– Я, Андре, тебя не уступить мне Жаннет прошу, – понял юного князя Бутурлин. – Женой она мне будет понарошку.
– Понарошку?
– Разумеется, понарошку! Или ты ее хочешь здесь в номере с клопами и тараканами оставить, пока мы у твоего батюшки гостить будем?
– Нет, конечно!
– Тогда и толковать нечего. Сейчас мы с Жаннет идем покупать ей наряды, а завтра едем к твоему батюшке знакомиться.
Легко Бутурлину было сказать: завтра едем к твоему батюшке знакомиться, – да трудно исполнить. Батюшка князя Андрея князь Николай Андреевич Ростов гостей не жаловал.
Что окаянно песню заводишь ты,
Флейте подобно, снегирь?
Неточная цитата из Державина
Полосатый шлагбаум преградил им дорогу в княжеские владения. Конный разъезд гарцевал неподалеку, на пригорке. Из полосатой будки выскочил черкес такой зверской наружности, что ямщик сиганул в лес!
– Ахмет, это я, – поспешно выскочил князь Андрей из кибитки.

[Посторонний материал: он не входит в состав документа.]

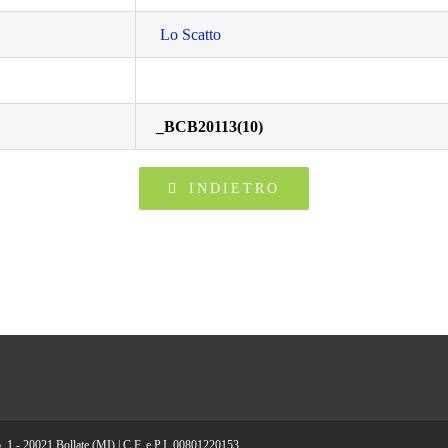
Lo Scatto
_BCB20113(10)
INDIETRO
, 1 - 20021 Bollate (MI) | C.F. e P.I. 00801220153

Черкес молча поклонился и поднял шлагбаум.
Через полчаса они беспрепятственно миновали по подъемному мосту с двумя башенками широкий ров.
Мост был опущен заранее, будто тех, кто к этому мосту был приставлен, предупредили каким-то непостижимым образом. По крайней мере, мост за ними был тотчас поднят.
– Не усадьба, а военный лагерь, – высунувшись по пояс из кибитки, сказал Бутурлин.
В амбразурах башенок он увидел жерла пушек.
Потом его внимание привлек воздушный шар.
Шар с нарисованным на его оболочке двуглавым орлом – таков был герб князей Ростовых – парил в небе над княжеским дворцом.
Князь Андрей приказал ямщику остановиться. Дальше можно было идти только пешком, если, конечно, позволят.
Перед дворцом, на огромном плацу, выметенном до последней снежинки, маршировала под морозную дробь барабана и снегириное пение флейты рота солдат, одетых в форму времен царствования Елизаветы Петровны, – и сам князь Николай Андреевич Ростов, опершись на трость, строго наблюдал за всем этим военным великолепием.
Не спрашивая ничьего соизволения, он, выйдя в отставку, завел у себя войско числом до трех батальонов пехоты, т. е. целый полк!
Прослышав об этом, матушка императрица Екатерина Вторая только махнула рукой: «Не воевать же мне с ним, византийским императором? Мне бы с потешными сына моего справиться!»
Мудра была императрица матушка. Прилепив прозвище к князю Ростову – византийский император, она не только без единого выстрела справилась с князем, но и сына своего, Павла Петровича – гатчинского императора – укоротила, так сказать, до княжеского росточка: мол, не быть тебе, сын мой любезный, русским императором никогда!
Из князя – не в императоры, а… помните куда?
Сию материнскую шутку Павел не забыл. Первый его императорский Указ был о войске князя.
Распустить!
Князь Указ не исполнил.
Он и его матушку, Екатерину Вторую, за императрицу не признавал, а уж сына ее… тем более.
Но мудрым оказался и государь император Павел Ι.
«Что порох зазря тратить, русскую его Византию завоевать? Невелика будет прибыль, да и недосуг, – сказал он. – Нам Византию настоящую бы завоевать!»
Насмешку императорскую князь вряд ли бы стерпел, если бы узнал о ней.
Впрочем, все, что происходило за широким рвом, которым он окопал свое поместье, его мало интересовало. Время остановилось для князя на времени царствования дочери Петра Великого Елизаветы.
Был ли он сумасшедшим или старческий маразм был причиной всем его причудам?
Не знаю.
Маразматики и сумасшедшие, конечно, могут и в небо шар воздушный запустить, и всякие опыты с электричеством проделывать, а он их проделывал, и даже порох бездымный изобретал (пока, правда, безуспешно), но все-таки сдается мне, что ни сумасшедшим, ни маразматиком он не был, а просто играл в них.
Зачем?
Не знаю.
Может, вам удастся ответить на этот вопрос?
Заметив остановившуюся кибитку и узрев своего сына Андрея в обществе дамы и конногвардейского офицера, князь Николай Андреевич резко запрокинул голову вверх, словно кто-то дернул его за косицу (даже пудра всклубилась над его париком). Затем, немного помедлив, указал тростью на то место, куда им следует встать, чтобы он их рассмотрел получше.
Когда они встали, тростью указал на Бутурлина. И все это в полном молчании, под морозную дробь барабана и снегириное пение флейты. Очень это все выглядело эффектно!
У Бутурлина уже щеки раздувало от смеха, но все же он сдержался.